There are many potential causes of cerebral anoxia, including:

  • Cardiac or respiratory arrest
  • Irregular heart rhythm or poor function of the heart muscle after a heart attack, resulting in inefficient supply of blood to the brain
  • Very low blood pressure (shock), resulting from blood loss (haemorrhage) or disturbed heart function
  • Suffocation
  • Choking
  • Strangulation
  • Very severe asthma attack
  • Complication of general anaesthesia (where there has been inadequate oxygen supply or cardiac arrest)
  • Near drowning
  • Exposure to high altitudes
  • Smoke inhalation
  • Carbon monoxide inhalation
  • Poisoning
  • Drug overdose
  • Electric shock


Stroke is the third most common cause of death in the UK. A stroke happens when the supply of blood to an area of brain tissue is interrupted, for example, by a blood clot or a bleed. When starved of oxygen, the affected brain cells start to die and a brain injury occurs.
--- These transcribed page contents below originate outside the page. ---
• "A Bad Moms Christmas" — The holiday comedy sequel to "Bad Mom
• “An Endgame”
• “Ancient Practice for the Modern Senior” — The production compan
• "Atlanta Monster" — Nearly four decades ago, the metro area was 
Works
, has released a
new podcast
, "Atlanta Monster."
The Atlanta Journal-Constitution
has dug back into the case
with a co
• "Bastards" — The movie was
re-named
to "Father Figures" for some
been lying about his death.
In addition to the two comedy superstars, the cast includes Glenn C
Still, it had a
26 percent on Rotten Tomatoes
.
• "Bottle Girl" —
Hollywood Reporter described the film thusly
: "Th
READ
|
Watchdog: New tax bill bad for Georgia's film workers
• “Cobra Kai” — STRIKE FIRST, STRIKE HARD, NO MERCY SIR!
Sometimes people experience minor strokes called ‘Transient Ischaemic Attacks‘ (TIAs) and they experience symptoms that go away after a short time. These often happen before a major stroke, so it’s important to speak to a doctor if you think you may have had a TIA.

The symptoms of a stroke depend on where it occurs and how much of the brain was affected. They often affect movement and sensation, but can cause a range of other symptoms.

As with traumatic brain injury, prevention is the best treatment. Prevention focuses on attention to lifestyle and treatment of other conditions, such as blood-clotting disorders and irregular heartbeats. Once a stroke has occurred, a rehabilitation team can try to help regain lost skills and allow the brain to repair and retrain itself as much as possible, but long-term effects are common.

Most Headway groups and branches can offer support to people who have had a stroke, their family and carers.